Las semanas pasaron y el ambiente en mi casa se volvió insoportable. Mi mamá dejó de hablarme; mi hermano me ignoraba; mi papá apenas comía en la mesa conmigo. Solo mi abuela me miraba con ternura y me decía bajito:
—El amor es como el agua: siempre busca por dónde pasar.
Un día, Rodrigo llegó con malas noticias: su hermana había decidido regresar a Venezuela porque aquí no conseguía trabajo y el alquiler subía cada mes.
—No sé qué hacer, Cami —me dijo con los ojos llenos de lágrimas—. No quiero dejarte sola aquí… pero tampoco puedo quedarme sin techo.
Sentí que el mundo se me venía abajo. ¿Por qué todo tenía que ser tan difícil? ¿Por qué el amor tenía que doler tanto?

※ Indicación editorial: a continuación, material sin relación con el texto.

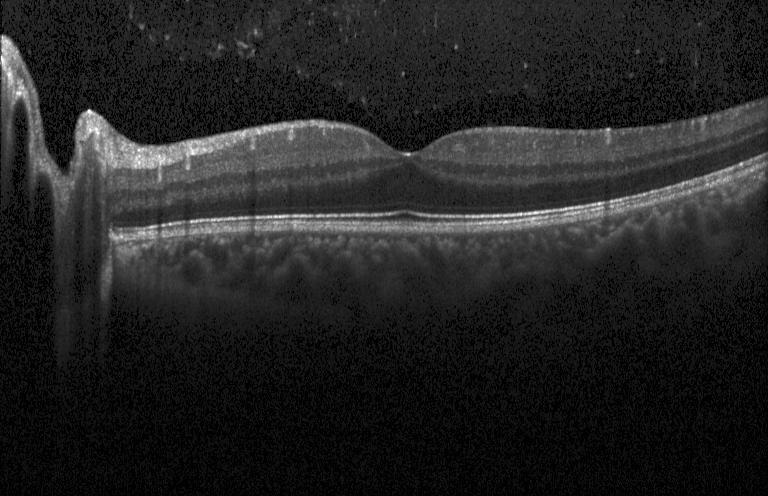

OCT B-scan — Finding: no choroidal neovascularization, no diabetic macular edema, and no drusen.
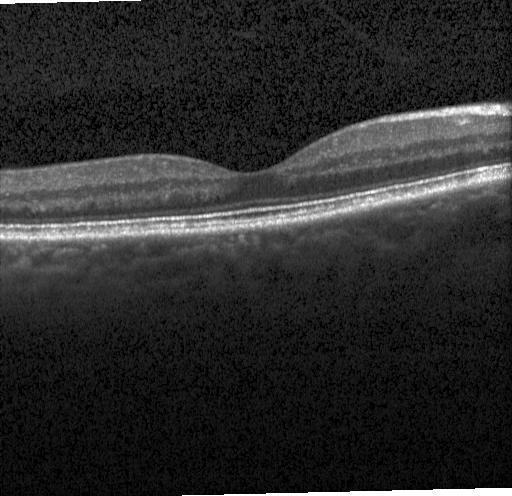

Retinal OCT cross-section · centered on the fovea · acquired on a Heidelberg Spectralis · spectral-domain OCT — The scan shows neither CNV, DME, nor drusen.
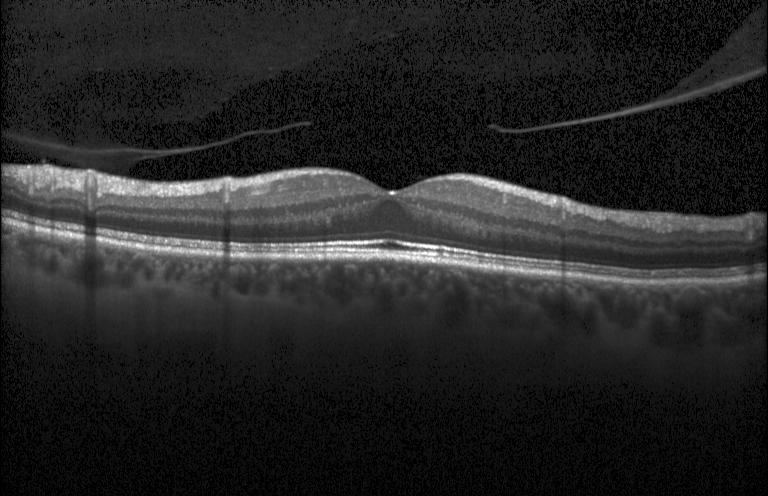 Assessment: no evidence of choroidal neovascularization, diabetic macular edema, or drusen.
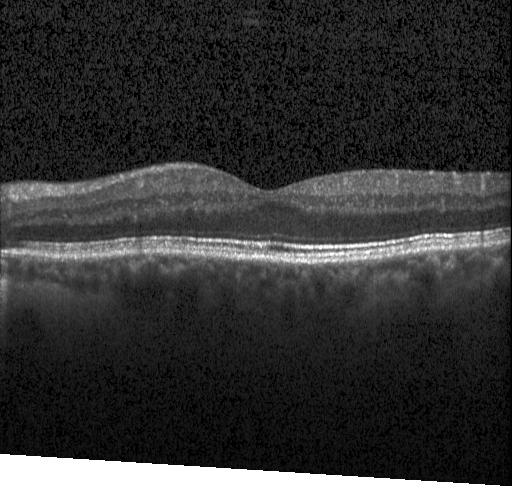
Horizontal scan through the fovea. Optical coherence tomography B-scan. Instrument: Heidelberg Spectralis. Spectral-domain OCT. Dx: neither CNV, DME, nor drusen.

Esa noche tomé una decisión: hablé con mi abuela y le pedí ayuda. Ella me abrazó y me dijo:
—Si amas a ese muchacho, lucha por él. No vivas la vida que otros quieren para ti.
Con su apoyo, enfrenté a mis padres al día siguiente.
—Papá, mamá —dije temblando—, yo amo a Rodrigo. No me importa de dónde viene ni lo que digan los demás. Si tengo que irme de esta casa para estar con él, lo haré.
Mi papá me miró largo rato antes de levantarse y salir sin decir palabra. Mi mamá rompió en llanto y se encerró en su cuarto.
Esa noche dormí en casa de mi abuela. Al día siguiente, Rodrigo y yo buscamos un cuarto pequeño donde vivir juntos. No fue fácil: nos miraban mal por ser jóvenes y él por ser extranjero. Pero al final encontramos un lugar humilde cerca del centro.
Los primeros meses fueron duros: trabajábamos todo el día para pagar el arriendo y apenas nos alcanzaba para comer. Pero cada noche nos abrazábamos fuerte y nos prometíamos no rendirnos.
Poco a poco, mi familia empezó a visitarnos. Primero fue mi abuela; luego mi hermano vino a dejarme unos libros; después mi mamá llegó con una olla de sancocho y lágrimas en los ojos.
—Perdóname hija —me dijo—. Solo quiero verte feliz.
Mi papá tardó más tiempo en aceptar nuestra relación, pero un día llegó con una bolsa de arepas y se sentó a comer con nosotros en silencio. Su manera torpe de pedir perdón me hizo llorar.
Hoy han pasado tres años desde que tomé esa decisión. Rodrigo y yo seguimos luchando juntos; él logró abrir una pequeña arepera y yo estudio psicología en las noches. No ha sido fácil, pero cada día agradezco haber elegido el amor sobre el miedo.
A veces me pregunto: ¿Cuántas historias como la nuestra se quedan sin contarse por miedo al qué dirán? ¿Cuántos amores se pierden por culpa de los prejuicios? ¿Vale la pena renunciar a uno mismo para complacer a los demás?